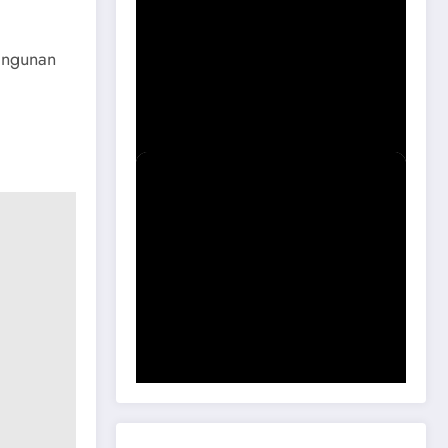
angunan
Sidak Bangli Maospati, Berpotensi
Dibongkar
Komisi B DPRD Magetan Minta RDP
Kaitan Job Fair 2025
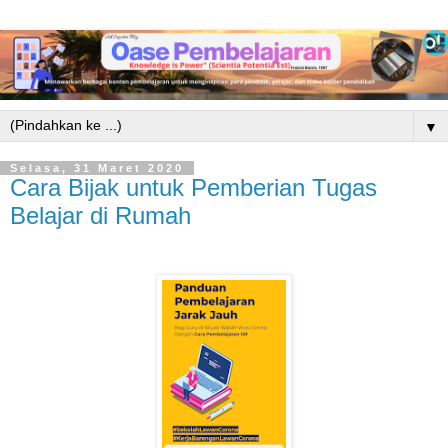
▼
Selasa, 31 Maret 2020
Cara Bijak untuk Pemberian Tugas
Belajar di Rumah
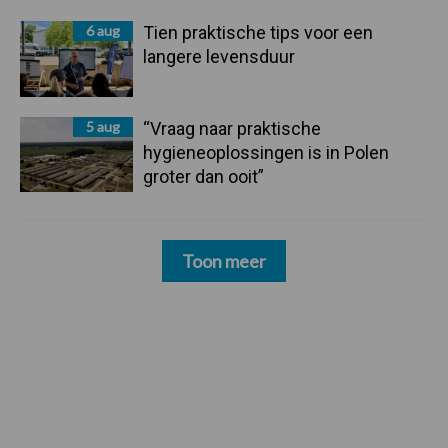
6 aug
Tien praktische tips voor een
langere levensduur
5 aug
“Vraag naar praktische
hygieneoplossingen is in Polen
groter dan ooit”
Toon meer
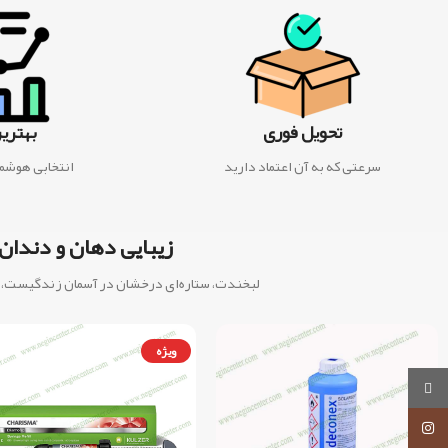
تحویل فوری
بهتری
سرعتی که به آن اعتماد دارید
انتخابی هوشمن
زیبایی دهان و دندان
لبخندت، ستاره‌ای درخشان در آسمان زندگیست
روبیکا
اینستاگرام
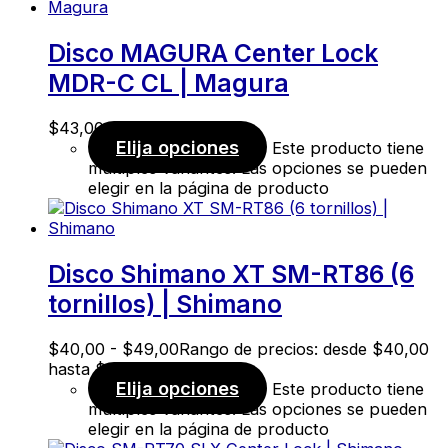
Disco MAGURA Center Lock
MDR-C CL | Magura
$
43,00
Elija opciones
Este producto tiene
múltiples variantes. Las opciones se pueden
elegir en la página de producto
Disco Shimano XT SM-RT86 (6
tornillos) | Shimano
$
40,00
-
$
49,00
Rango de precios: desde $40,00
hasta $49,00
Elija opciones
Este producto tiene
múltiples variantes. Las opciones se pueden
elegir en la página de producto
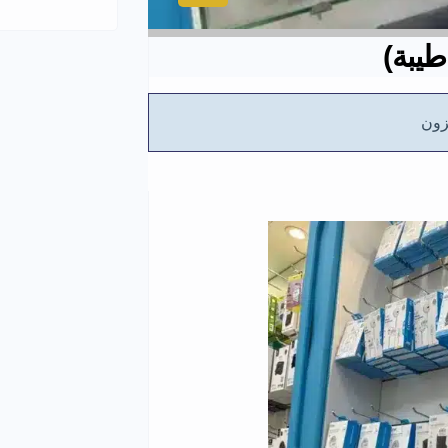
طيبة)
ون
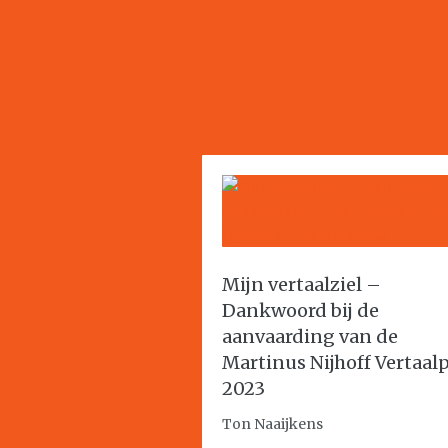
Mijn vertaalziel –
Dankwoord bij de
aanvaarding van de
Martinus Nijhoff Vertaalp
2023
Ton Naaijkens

-*-*-

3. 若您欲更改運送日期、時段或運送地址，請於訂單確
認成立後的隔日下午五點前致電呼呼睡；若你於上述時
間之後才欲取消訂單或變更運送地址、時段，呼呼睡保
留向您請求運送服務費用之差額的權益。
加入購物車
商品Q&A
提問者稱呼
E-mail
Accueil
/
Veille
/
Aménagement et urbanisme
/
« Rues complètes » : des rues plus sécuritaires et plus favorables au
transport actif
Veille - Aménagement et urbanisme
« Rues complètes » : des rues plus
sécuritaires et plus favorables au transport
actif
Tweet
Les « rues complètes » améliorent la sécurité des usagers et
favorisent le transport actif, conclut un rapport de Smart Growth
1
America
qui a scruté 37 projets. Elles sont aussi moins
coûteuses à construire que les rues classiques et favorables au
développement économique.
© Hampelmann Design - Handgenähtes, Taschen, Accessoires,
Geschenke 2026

-*-*-

#### REQUIRED ACTION
Pull out each line of the entries that contains "sécuritaires".

#### WORKED SOLUTION
« Rues complètes » : des rues plus sécuritaires et plus favorables au
sécuritaires et plus favorables au transport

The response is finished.